Cependant, cette tournure de phrase est à remettre dans le contexte de l’époque, elle voulait dire littéralement qu’il est tombé dans le précipice.

« de la montagne de Combe-Noire »  le lieu dit de « la » Combe-Noire de l’alpe de Venosc est tristement connu pour un grand nombre de suicides et d’accidents mortels qui y sont recensés. 
S’il est bien question de la même Combe-Noire toujours nommée ainsi aujourd’hui. La consultation d’un cadastre napoléonien serait intéressante pour ce point.

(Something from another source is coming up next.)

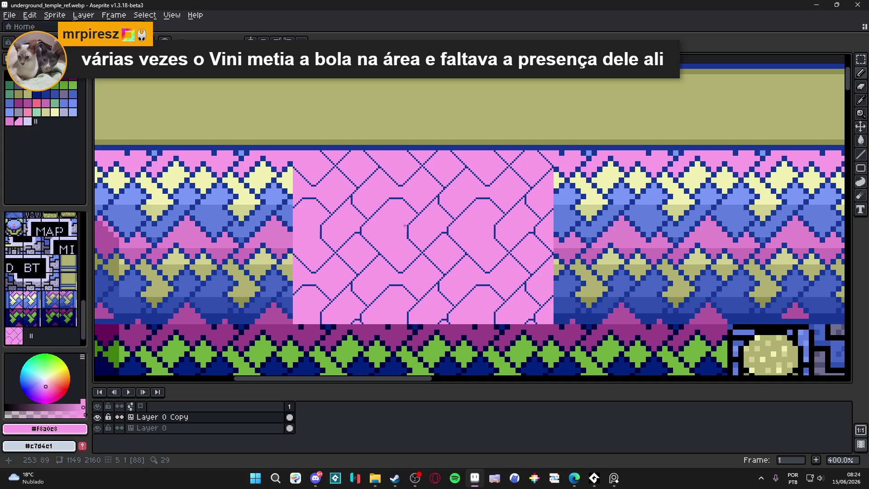
scroll(409, 228, "up", 3)
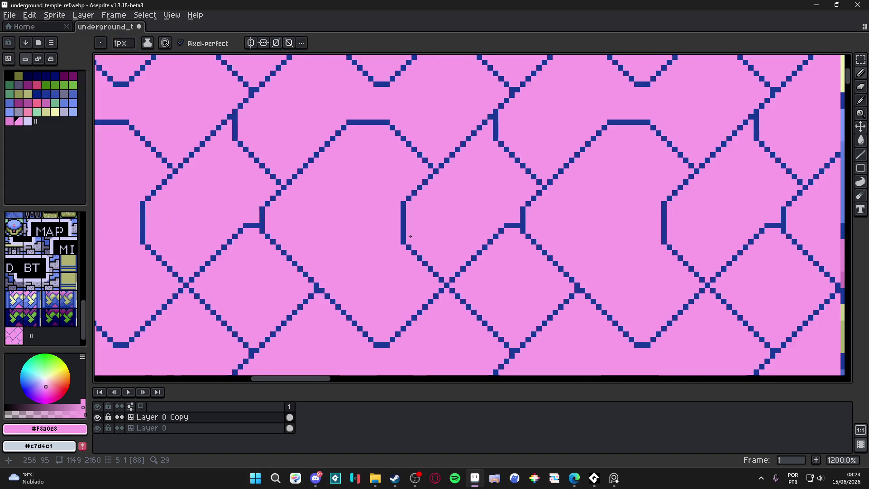
scroll(410, 236, "down", 1)
key("ctrl+s")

Une lecture superficielle (sans prendre en considération mes indications en texte orange) de cet article peut laisser supposer, pour un esprit fertile, que le jeune Étienne Marizot, âgé de 9 ans, placé dans une famille aisée de Venosc, s’est précipité dans la Combe-Noire.
Et d’en déduire : que ses conditions de placement ne sont sans doute pas étrangères à ce geste désespéré.

Si l’on consulte l’acte de décès, aux archives en ligne de l’Isère, l’histoire et la conclusion ne sont plus les mêmes. 

Retranscription de l’acte de décès, document 293, No 20 Etienne Marigot 

L’an mil huit cent soixante-un, le trois septembre, à midi, par devant nous Joseph Garden, Maire officier de l’état civil de Venosc, sont comparus, Joseph Bert, agé de cinquante-un ans et Jean Garden âgé de quarante-quatre, tous deux cultivateurs, domiciliés dans cette commune, lesquels nous … déclaré qu’Etienne Marigot, berger, natif du village du Pleynet, y demeurant, fils d’Etienne Marigot et de Marguerite-Catherine Garden, tous deux cultivateurs, domiciliés au dit village, est décédé hier à huit heures du matin au dit lieu, à l’âge de neuf ans et deux mois. Après nous être personnellement assuré du décès, nous en avons dressé acte que nous avons signé avec les déclarants après lecture à eux faite.

Signatures Joseph Bert, Joseph Garden, Jean Garden

Ce deuxième texte nous apprend que le jeune Étienne s’appelle Marigot et non Marizot, qu’il est originaire du village du Pleynet (l’un des derniers hameaux situés sur le chemin qui mène au Lac de la Muzelle), qu’il était berger, et que l’enfant est décédé au Pleynet à huit heures du matin. 

Une nouvelle conclusion s’impose, le jeune garçon était un enfant du pays, il était berger et devait sans doute garder les vaches du hameau et peut-être des hameaux alentours, il s’est tué accidentellement en dérochant dans une combe près de sa maison alors qu’il menait ses bêtes aux pâturages, semble-t-il. 
Ce genre d’accident impliquant des jeunes enfants gardiens de troupeaux, sans être courant, n’était malheureusement pas rare en montagne.